Supplied material |
-=-=-=-=-

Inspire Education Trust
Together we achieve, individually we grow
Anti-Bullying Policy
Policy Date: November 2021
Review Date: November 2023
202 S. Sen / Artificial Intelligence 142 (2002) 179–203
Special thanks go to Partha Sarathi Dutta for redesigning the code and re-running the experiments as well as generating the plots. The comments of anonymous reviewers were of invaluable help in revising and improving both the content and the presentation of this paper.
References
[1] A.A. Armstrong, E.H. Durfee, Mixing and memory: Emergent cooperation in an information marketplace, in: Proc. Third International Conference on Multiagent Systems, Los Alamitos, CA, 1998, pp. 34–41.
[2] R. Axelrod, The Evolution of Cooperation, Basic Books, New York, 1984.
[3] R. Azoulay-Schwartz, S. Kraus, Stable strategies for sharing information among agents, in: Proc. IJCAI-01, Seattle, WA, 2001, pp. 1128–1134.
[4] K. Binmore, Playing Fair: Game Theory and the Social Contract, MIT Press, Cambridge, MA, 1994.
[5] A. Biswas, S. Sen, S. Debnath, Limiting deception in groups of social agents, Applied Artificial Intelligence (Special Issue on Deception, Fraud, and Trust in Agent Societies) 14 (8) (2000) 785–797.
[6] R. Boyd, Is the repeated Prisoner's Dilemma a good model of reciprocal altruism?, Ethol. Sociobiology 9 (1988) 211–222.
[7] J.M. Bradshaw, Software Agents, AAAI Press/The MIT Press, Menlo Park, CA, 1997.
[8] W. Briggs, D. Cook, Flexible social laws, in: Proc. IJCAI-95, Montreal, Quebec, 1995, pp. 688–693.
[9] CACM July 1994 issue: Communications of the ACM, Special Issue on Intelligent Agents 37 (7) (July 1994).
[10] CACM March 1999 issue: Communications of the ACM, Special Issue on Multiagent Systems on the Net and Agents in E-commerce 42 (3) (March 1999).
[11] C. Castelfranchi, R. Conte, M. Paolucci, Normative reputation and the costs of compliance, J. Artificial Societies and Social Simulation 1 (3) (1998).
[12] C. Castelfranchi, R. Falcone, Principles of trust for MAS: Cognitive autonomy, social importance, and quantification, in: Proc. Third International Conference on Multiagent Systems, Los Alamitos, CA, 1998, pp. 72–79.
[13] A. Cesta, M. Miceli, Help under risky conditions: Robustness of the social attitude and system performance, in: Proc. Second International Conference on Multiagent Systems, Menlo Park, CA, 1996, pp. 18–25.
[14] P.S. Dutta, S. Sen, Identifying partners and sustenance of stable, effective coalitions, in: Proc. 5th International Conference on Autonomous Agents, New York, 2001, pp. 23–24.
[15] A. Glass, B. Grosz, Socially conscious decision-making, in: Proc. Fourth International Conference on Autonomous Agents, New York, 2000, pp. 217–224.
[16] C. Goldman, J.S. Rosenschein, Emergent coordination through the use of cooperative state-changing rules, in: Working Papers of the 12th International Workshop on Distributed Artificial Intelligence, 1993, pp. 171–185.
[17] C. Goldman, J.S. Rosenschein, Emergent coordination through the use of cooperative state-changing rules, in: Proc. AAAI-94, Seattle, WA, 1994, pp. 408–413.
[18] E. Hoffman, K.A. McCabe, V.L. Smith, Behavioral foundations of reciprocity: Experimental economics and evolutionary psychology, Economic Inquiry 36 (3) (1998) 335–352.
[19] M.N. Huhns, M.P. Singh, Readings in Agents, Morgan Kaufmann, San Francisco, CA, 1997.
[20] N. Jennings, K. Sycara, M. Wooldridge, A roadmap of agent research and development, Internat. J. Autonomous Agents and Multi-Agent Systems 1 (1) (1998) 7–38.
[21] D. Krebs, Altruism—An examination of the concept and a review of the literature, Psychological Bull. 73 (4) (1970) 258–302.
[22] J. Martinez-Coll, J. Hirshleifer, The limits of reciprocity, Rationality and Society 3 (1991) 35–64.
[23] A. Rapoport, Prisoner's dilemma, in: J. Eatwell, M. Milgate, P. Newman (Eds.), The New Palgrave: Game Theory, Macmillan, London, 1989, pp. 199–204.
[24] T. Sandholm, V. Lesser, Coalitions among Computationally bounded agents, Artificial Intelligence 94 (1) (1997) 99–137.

-=-=-=-=-

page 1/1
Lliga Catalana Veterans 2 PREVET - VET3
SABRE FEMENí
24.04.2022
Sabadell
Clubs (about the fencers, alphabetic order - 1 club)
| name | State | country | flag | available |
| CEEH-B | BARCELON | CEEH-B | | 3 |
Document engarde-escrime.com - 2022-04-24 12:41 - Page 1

-=-=-=-=-

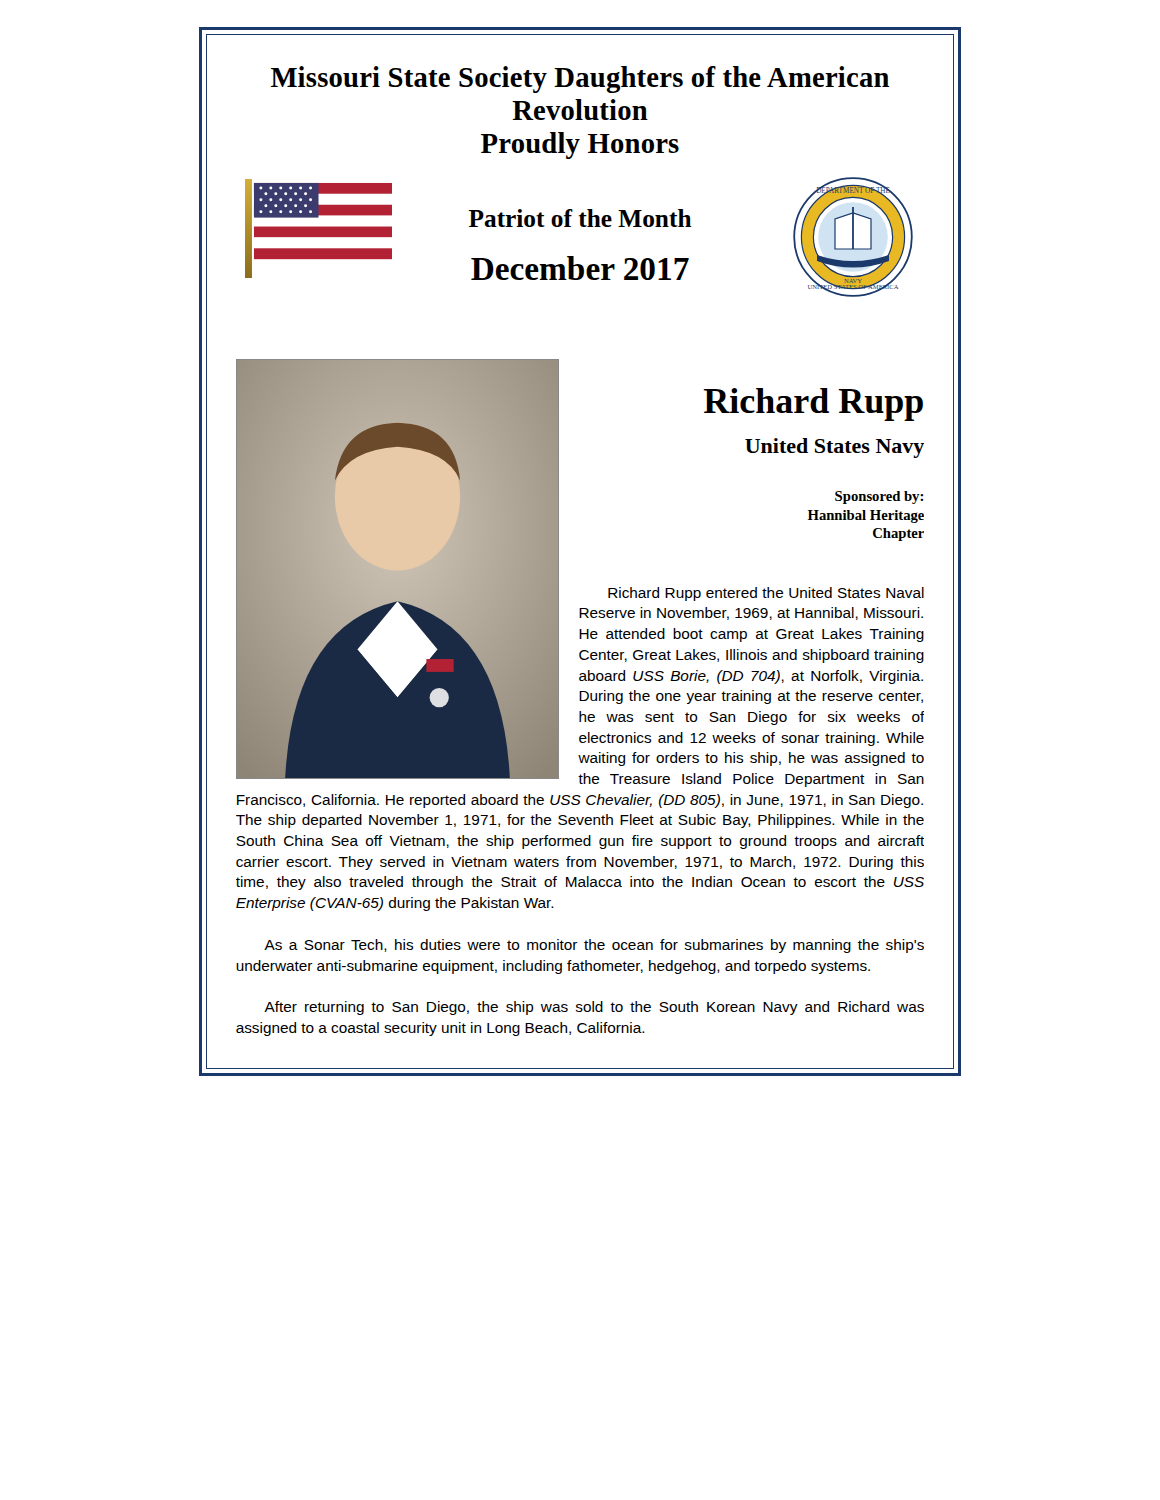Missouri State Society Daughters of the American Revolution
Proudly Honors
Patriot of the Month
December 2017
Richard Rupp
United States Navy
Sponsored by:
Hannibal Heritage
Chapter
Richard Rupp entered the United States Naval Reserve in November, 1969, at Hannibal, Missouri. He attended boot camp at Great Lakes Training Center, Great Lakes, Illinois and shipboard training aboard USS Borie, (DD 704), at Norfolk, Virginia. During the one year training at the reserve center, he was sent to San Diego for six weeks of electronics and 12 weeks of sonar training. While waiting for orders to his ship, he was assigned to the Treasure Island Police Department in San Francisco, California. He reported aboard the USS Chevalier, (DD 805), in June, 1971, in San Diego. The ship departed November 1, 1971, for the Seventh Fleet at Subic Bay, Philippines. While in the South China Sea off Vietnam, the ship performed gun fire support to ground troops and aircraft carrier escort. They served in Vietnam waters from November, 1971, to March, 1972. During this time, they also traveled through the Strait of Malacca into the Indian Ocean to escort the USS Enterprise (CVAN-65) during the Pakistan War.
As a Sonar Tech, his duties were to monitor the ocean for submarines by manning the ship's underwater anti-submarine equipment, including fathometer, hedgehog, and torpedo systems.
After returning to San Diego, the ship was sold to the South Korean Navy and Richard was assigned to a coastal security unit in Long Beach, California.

-=-=-=-=-

Task prompt |
One stretch of the lines above is wanted, from the line that contains "As a Sonar Tech, his" through the line that contains "After returning to". Output it exactly.

Exercise response |
As a Sonar Tech, his duties were to monitor the ocean for submarines by manning the ship's underwater anti-submarine equipment, including fathometer, hedgehog, and torpedo systems.
After returning to San Diego, the ship was sold to the South Korean Navy and Richard was assigned to a coastal security unit in Long Beach, California.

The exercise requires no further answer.